The main opposition Labour party accused Johnson of “staggering hypocrisy” after he spent two days in Glasgow demanding other leaders show more backbone on tackling climate change. 

If the leaders “fluff our lines or miss our cue” on the planetary crisis, future generations “will not forgive us”, he said in opening a COP26 summit on Monday.

“They will judge us with bitterness and with a resentment that eclipses any of the climate activists of today — and they will be right,” he said. 

Downing Street has defended Johnson’s decision to fly back to London rather than take the train, pleading time constraints and saying the carbon emissions were offset.

The UK government went into COP26 accused of hypocrisy on another front, after cutting its budget for foreign aid, having spent gargantuan sums on the coronavirus pandemic.

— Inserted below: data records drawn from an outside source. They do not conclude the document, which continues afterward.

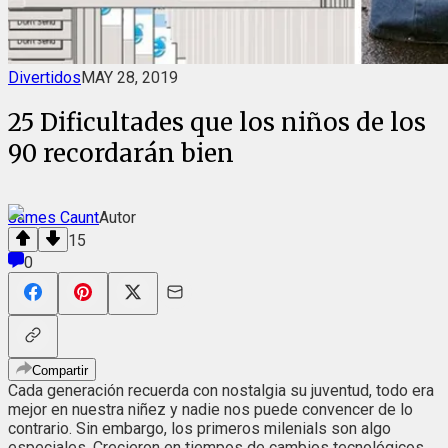
Divertidos
MAY 28, 2019
25 Dificultades que los niños de los
90 recordarán bien
James Caunt
Autor
15
0
Compartir
Cada generación recuerda con nostalgia su juventud, todo era
mejor en nuestra niñez y nadie nos puede convencer de lo
contrario. Sin embargo, los primeros milenials son algo
especiales. Crecieron en tiempos de cambios tecnológicos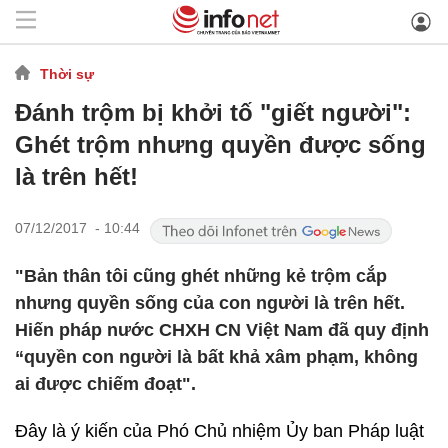
Thời sự
Đánh trộm bị khởi tố "giết người":
Ghét trộm nhưng quyền được sống
là trên hết!
07/12/2017 - 10:44
​"Bản thân tôi cũng ghét những kẻ trộm cắp
nhưng quyền sống của con người là trên hết.
Hiến pháp nước CHXH CN Việt Nam đã quy định
“quyền con người là bất khả xâm phạm, không
ai được chiếm đoạt".
Đây là ý kiến của Phó Chủ nhiệm Ủy ban Pháp luật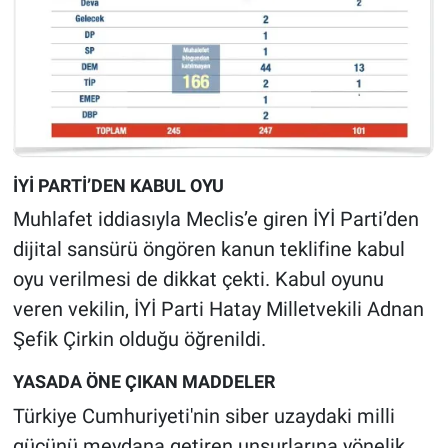
Yerel Yaşam
Canlı Yayın
İYİ PARTİ’DEN KABUL OYU
Muhlafet iddiasıyla Meclis’e giren İYİ Parti’den
dijital sansürü öngören kanun teklifine kabul
oyu verilmesi de dikkat çekti. Kabul oyunu
veren vekilin, İYİ Parti Hatay Milletvekili Adnan
Şefik Çirkin olduğu öğrenildi.
YASADA ÖNE ÇIKAN MADDELER
Türkiye Cumhuriyeti'nin siber uzaydaki milli
gücünü meydana getiren unsurlarına yönelik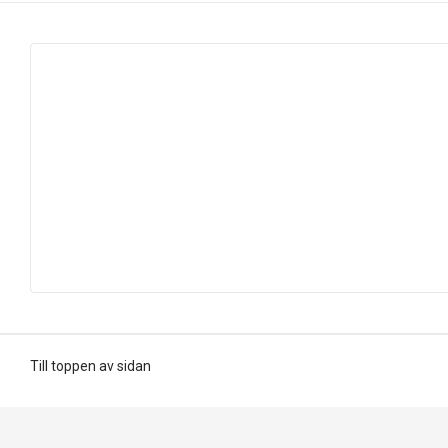
Till toppen av sidan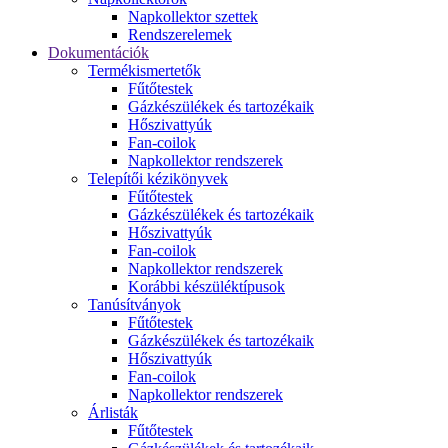
Napkollektor szettek
Rendszerelemek
Dokumentációk
Termékismertetők
Fűtőtestek
Gázkészülékek és tartozékaik
Hőszivattyúk
Fan-coilok
Napkollektor rendszerek
Telepítői kézikönyvek
Fűtőtestek
Gázkészülékek és tartozékaik
Hőszivattyúk
Fan-coilok
Napkollektor rendszerek
Korábbi készüléktípusok
Tanúsítványok
Fűtőtestek
Gázkészülékek és tartozékaik
Hőszivattyúk
Fan-coilok
Napkollektor rendszerek
Árlisták
Fűtőtestek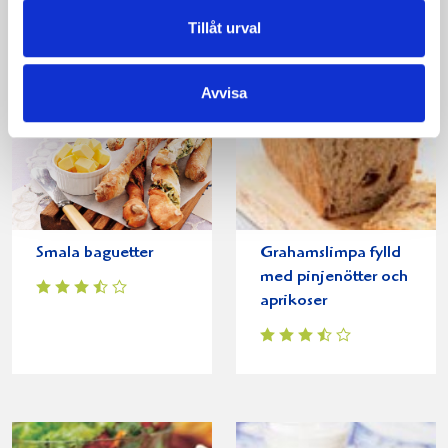
Tillåt urval
Avvisa
Smala baguetter
Grahamslimpa fylld
med pinjenötter och
aprikoser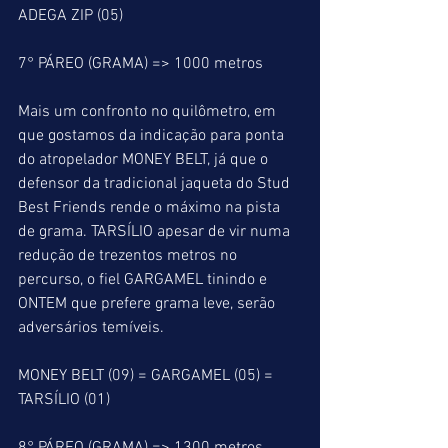
ADEGA ZIP (05)
7° PÁREO (GRAMA) => 1000 metros
Mais um confronto no quilômetro, em 
que gostamos da indicação para ponta 
do atropelador MONEY BELT, já que o 
defensor da tradicional jaqueta do Stud 
Best Friends rende o máximo na pista 
de grama. TARSÍLIO apesar de vir numa 
redução de trezentos metros no 
percurso, o fiel GARGAMEL tinindo e 
ONTEM que prefere grama leve, serão 
adversários temíveis.
MONEY BELT (09) = GARGAMEL (05) = 
TARSÍLIO (01) 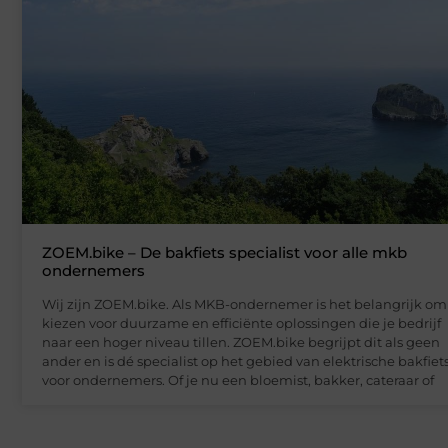
ZOEM.bike – De bakfiets specialist voor alle mkb
ondernemers
Wij zijn ZOEM.bike. Als MKB-ondernemer is het belangrijk om
kiezen voor duurzame en efficiënte oplossingen die je bedrijf
naar een hoger niveau tillen. ZOEM.bike begrijpt dit als geen
ander en is dé specialist op het gebied van elektrische bakfiet
voor ondernemers. Of je nu een bloemist, bakker, cateraar of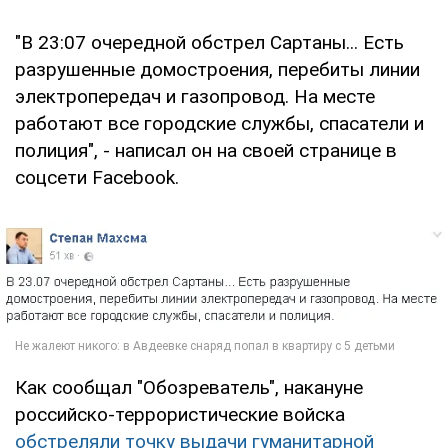
"В 23:07 очередной обстрел Сартаны... Есть
разрушенные домостроения, перебиты линии
электропередач и газопровод. На месте
работают все городские службы, спасатели и
полиция", - написал он на своей странице в
соцсети Facebook.
Как сообщал "Обозреватель", накануне
российско-террористические войска
обстреляли точку выдачи гуманитарной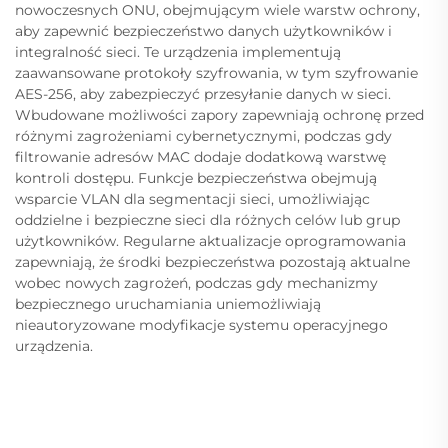
nowoczesnych ONU, obejmującym wiele warstw ochrony,
aby zapewnić bezpieczeństwo danych użytkowników i
integralność sieci. Te urządzenia implementują
zaawansowane protokoły szyfrowania, w tym szyfrowanie
AES-256, aby zabezpieczyć przesyłanie danych w sieci.
Wbudowane możliwości zapory zapewniają ochronę przed
różnymi zagrożeniami cybernetycznymi, podczas gdy
filtrowanie adresów MAC dodaje dodatkową warstwę
kontroli dostępu. Funkcje bezpieczeństwa obejmują
wsparcie VLAN dla segmentacji sieci, umożliwiając
oddzielne i bezpieczne sieci dla różnych celów lub grup
użytkowników. Regularne aktualizacje oprogramowania
zapewniają, że środki bezpieczeństwa pozostają aktualne
wobec nowych zagrożeń, podczas gdy mechanizmy
bezpiecznego uruchamiania uniemożliwiają
nieautoryzowane modyfikacje systemu operacyjnego
urządzenia.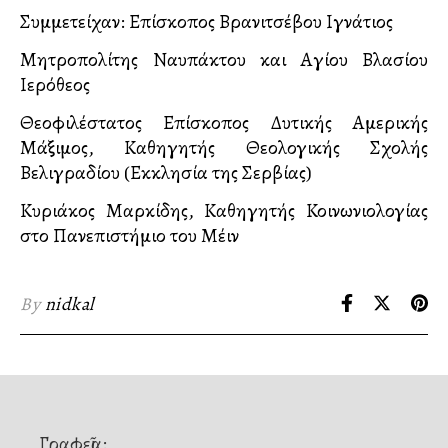
Συμμετείχαν: Επίσκοπος Βρανιτσέβου Ιγνάτιος
Μητροπολίτης Ναυπάκτου και Αγίου Βλασίου
Ιερόθεος
Θεοφιλέστατος Επίσκοπος Δυτικής Αμερικής
Μάξιμος, Καθηγητής Θεολογικής Σχολής
Βελιγραδίου (Εκκλησία της Σερβίας)
Κυριάκος Μαρκίδης, Καθηγητής Κοινωνιολογίας
στο Πανεπιστήμιο του Μέιν
By
nidkal
Γραφεῖα: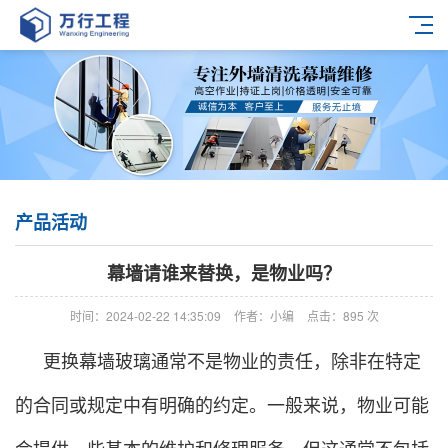
产品活动
幕墙请谁来替换，是物业吗？
时间：2024-02-22 14:35:09
作者：小编
点击：
895
次
更换幕墙玻璃通常不是物业的责任，除非在特定
的合同或规定中有明确的约定。一般来说，物业可能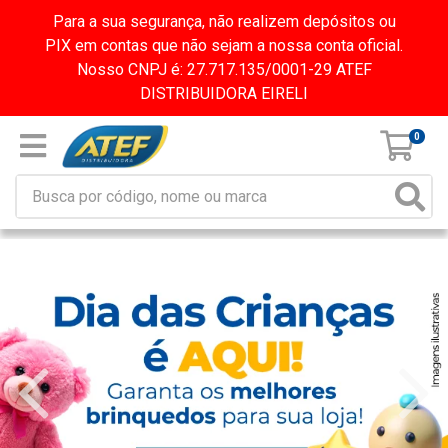
Para a sua segurança, não realizem depósitos ou
PIX em contas que não sejam a nossa conta oficial.
Nosso CNPJ é: 27.717.135/0001-29 ATEF
DISTRIBUIDORA EIRELI
0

The cuts have added to difficulties for COP delegates from poorer countries struggling to obtain Covid-19 vaccines and facing sky-high costs to travel to Glasgow and stay anywhere close to Scotland’s biggest city. 

Johnson was also distracted at the summit by an ongoing row with France, which accuses him of acting in bad faith over post-Brexit fishing rights. 

Trust issues

In Glasgow, Business Secretary Kwasi Kwarteng rejected the Russia comparison and said the rest of the world could still trust Britain. 

The government is “completely focused on trying to restore a degree of integrity and also probity in public life”, he told the BBC. 

Johnson had delivered on his election manifesto pledge to “get Brexit done”, Kwarteng said. “We’ve also made very explicit comments and commitments on climate change.

“Holding yourself to manifesto commitments and delivering those commitments, I think, is a feature of integrity.” 

But Hannah Martin, co-director of the UK campaign group Green New Deal Rising, said the government had undermined its moral leadership on all fronts at a make-or-break juncture. 

“It’s no wonder that young people don’t trust leaders to deliver on climate policies, when politicians are simultaneously closing ranks around an MP mired in corruption charges,” she told AFP.